§ Aim a
Reproduce the passage on Zions Camp word for word.

--- Extract ---

For the origin of Zions Camp start here. Joseph Smith organized Zions Camp to help the Missouri Saints who had been kicked out of their homes. The men who joined Zions Camp were expecting to fight and give their lives to the Lord, fighting for the men and women of the Church who had been displaced by the Missouri Mob.
Joseph Smith said:
“Notwithstanding our enemies were continually breathing threats of violence, we did not fear, neither did we hesitate to prosecute our journey, for God was with us, and His angels went before us, and the faith of our little band was unwavering. We know that angels were our companions, for we saw them. (History of the Church, 2:73.)
While researching Historian Milton V. Blackman Jr. made this analysis of Zions Camp:
”In other respects, Zions Camp was not like an ordinary army. These men were heading west in compliance with what they believed to be a commandment of the Lord and they were being led by a prophet of God. During the journey their commander-in-chief- preached the doctrines of the kingdom to them. Every morning and evening the soldiers offered prayers in their tents. On Sunday, the men would usually rest and hold meetings, where they would hear sermons and partake of the sacrament.”
Battle for the Lord
Zions Camp was different then was expected. Zions camp never ended up fighting anyone. The Lord took care of their enemies. It’s a pretty awesome story, the Latter-Day Saint men were met by five armed men informing the Saints they would “see hell before morning.” The armed visitors said there were 130 Missouri mob men coming from Richmond, 70 coming from Clay County and 200 men coming from Jackson County.

---

§ Aim b
Present the lines of the listing below as a numbered list, leaving out blank lines and pictures.

--- Materials provided ---

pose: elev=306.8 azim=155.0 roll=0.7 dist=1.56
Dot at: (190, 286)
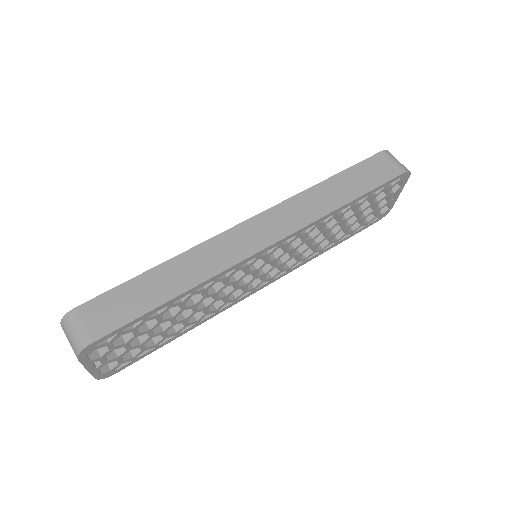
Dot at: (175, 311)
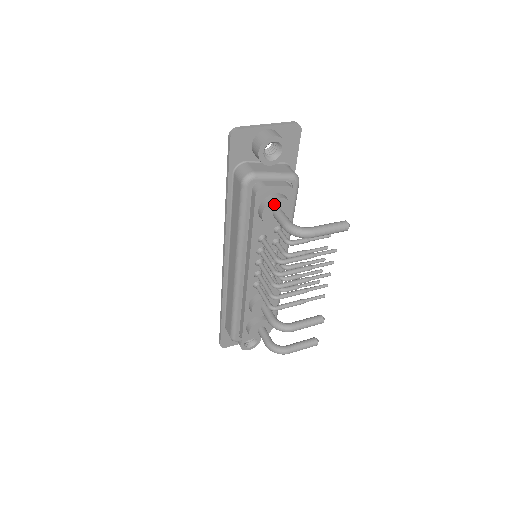
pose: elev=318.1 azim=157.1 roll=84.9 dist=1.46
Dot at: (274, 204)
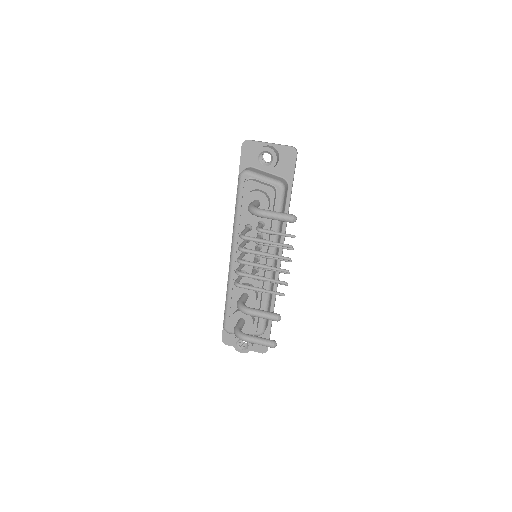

---

§ Problem solution a
For the origin of Zions Camp start here. Joseph Smith organized Zions Camp to help the Missouri Saints who had been kicked out of their homes. The men who joined Zions Camp were expecting to fight and give their lives to the Lord, fighting for the men and women of the Church who had been displaced by the Missouri Mob.
Joseph Smith said:
“Notwithstanding our enemies were continually breathing threats of violence, we did not fear, neither did we hesitate to prosecute our journey, for God was with us, and His angels went before us, and the faith of our little band was unwavering. We know that angels were our companions, for we saw them. (History of the Church, 2:73.)
While researching Historian Milton V. Blackman Jr. made this analysis of Zions Camp:
”In other respects, Zions Camp was not like an ordinary army. These men were heading west in compliance with what they believed to be a commandment of the Lord and they were being led by a prophet of God. During the journey their commander-in-chief- preached the doctrines of the kingdom to them. Every morning and evening the soldiers offered prayers in their tents. On Sunday, the men would usually rest and hold meetings, where they would hear sermons and partake of the sacrament.”
Battle for the Lord
Zions Camp was different then was expected. Zions camp never ended up fighting anyone. The Lord took care of their enemies. It’s a pretty awesome story, the Latter-Day Saint men were met by five armed men informing the Saints they would “see hell before morning.” The armed visitors said there were 130 Missouri mob men coming from Richmond, 70 coming from Clay County and 200 men coming from Jackson County.

§ Problem solution b
1. pose: elev=306.8 azim=155.0 roll=0.7 dist=1.56
2. Dot at: (190, 286)
3. Dot at: (175, 311)
4. pose: elev=318.1 azim=157.1 roll=84.9 dist=1.46
5. Dot at: (274, 204)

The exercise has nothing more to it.